Pardon my lack of sympathy. I have none for the owners of Laguna Beach homes that are being reclaimed by the Pacific Ocean as we speak. They may lose their ocean view, but even 80 percent return by insurance will allow them to remain in California. That kind of a return on homes that probably range between $2.5 to $3 million on stable ground would allow them to live in pretty much any affluent California neighborhood that doesn't include a coastline backyard.
I will confess being a little bitter about the ridiculous cost of homes in California. I can't live in the suburban Sacramento neighborhood in which I work because the average cost of a home here is about $475,000. That's for a 3-bedroom, 2-bath, 1400-square foot home that could've been had for about 1/3 the price four years ago. That means a household income of $90,000 annual with a 20 percent downpayment still could not qualify for a 30-year loan. In these parts, the 40-year mortgage is becoming more normal, putting the long-term debt of many California families into a critical state of concern. Other lenders are bending their own rules, allowing up to a 50 percent debt-to-income ratio to qualify for homes. Anyone want to bet the default rate will triple in the coming years?
I wasn't here four years ago. I moved here in September, which means I missed that crucial deadline to win the real estate lottery.
The cost of homes here have driven up the cost of apartments by nearly double in that time frame. A 2-bedroom apartment fetches as much as $1,600 these days. If you want to move 80 miles down I-80 to San Francisco, I'm told the general rule is to take the Sacramento number and multiply times 3. Actually, it's people cashing in on a nest egg of equity and moving from San Francisco to Sacramento that is causing much of the real estate boom here. City and state workers in the Bay Area are retiring very early as millionaires and moving to the Sacramento Valley.
The state blames a severe housing shortage for the ridiculous increases -- as much as 100 percent in two years in some places. The state estimates a shortage of as much as 10,000 homes per year -- that's a shortage increase of 10,00 homes per year -- will continue for another decade. Home builders just can't keep up with the number of people moving here, while the costs of hard materials such as wood and metal have skyrocketed (I assume because of the mass inflation of oil prices).
If you're on the East Coast, I imagine you snickering at me. People in New York, New Jersey and Pennsylvania are used to these kinds of numbers. What you may not know is the salaries in California have not kept up with the cost of living. It's enough to make me question my politics.
I'm as much a captitalist as the next white guy from the suburbs, but at some point the market has to bend to meet the needs of people such as myself. Home ownership is the most fundamental investment a middle-classer can make. It appears I have somehow missed the boat, that I am now low-income in spite of my white-collar occupation.
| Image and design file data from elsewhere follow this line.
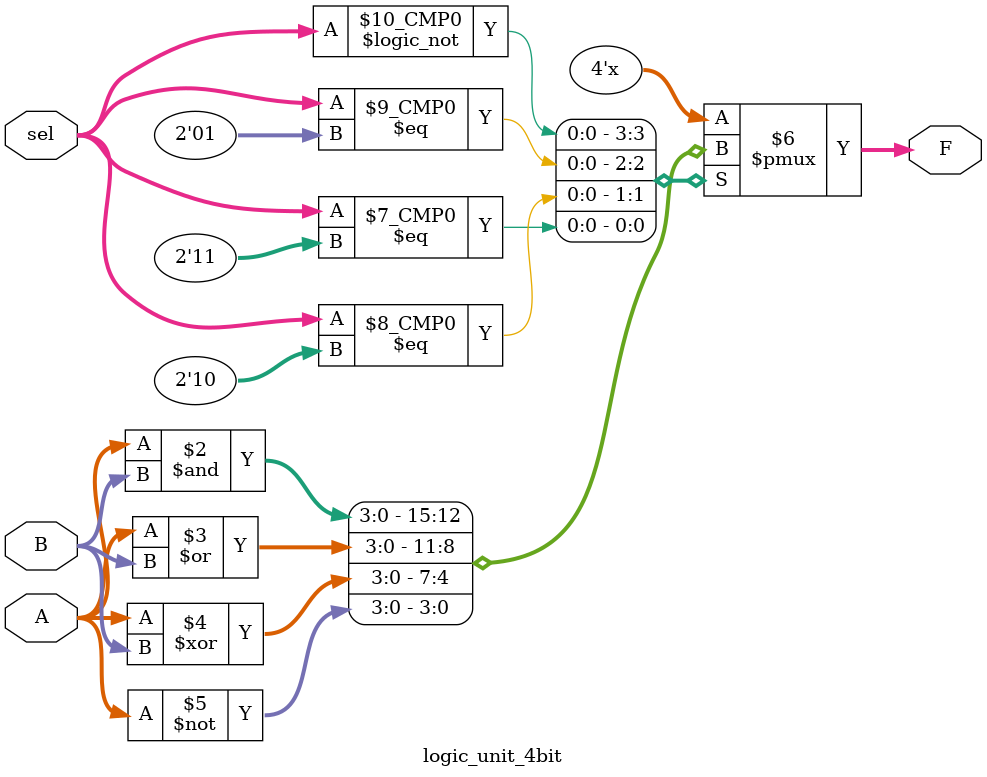
<source format=v>
module logic_unit_4bit (
    input wire [3:0] A, B,
    input wire [1:0] sel,
    output reg [3:0] F
);

    always @(*) begin
        case (sel)
            2'b00: F = A & B;   // AND
            2'b01: F = A | B;   // OR
            2'b10: F = A ^ B;   // XOR
            2'b11: F = ~A;      // NOT A (complement)
            default: F = 4'b0000;
        endcase
    end

endmodule
</source>
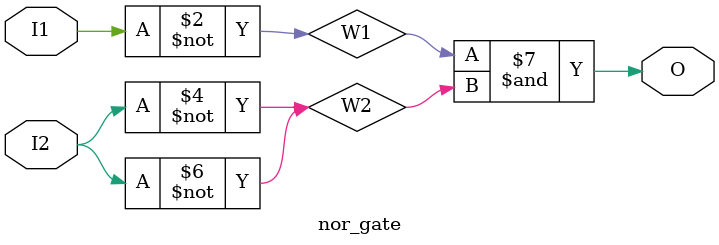
<source format=v>

module nor_gate(I1,I2,O);
	input I1,I2;
	output O;
        wire W1,W2,W3;
	nand(W1,I1,I1);
        nand(W2,I2,I2);
        nand(W2,I2,I2);
	nand(W3,W1,W2);
        nand(O,W3,W3);
endmodule

</source>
I'm not asking for pity, just some reasonable answers. As it appears now, moving back to Arizona is a very real option. For my long-term financial status, it appears my only option. Those who bought homes in California years ago have won the lottery. In time, though, if the market remains on a static pace, it will truly become what those Chicken Littles of the '80s said it would become: two classes at polar ends of the economy. It's a reality of free markets I never thought I would see in my lifetime.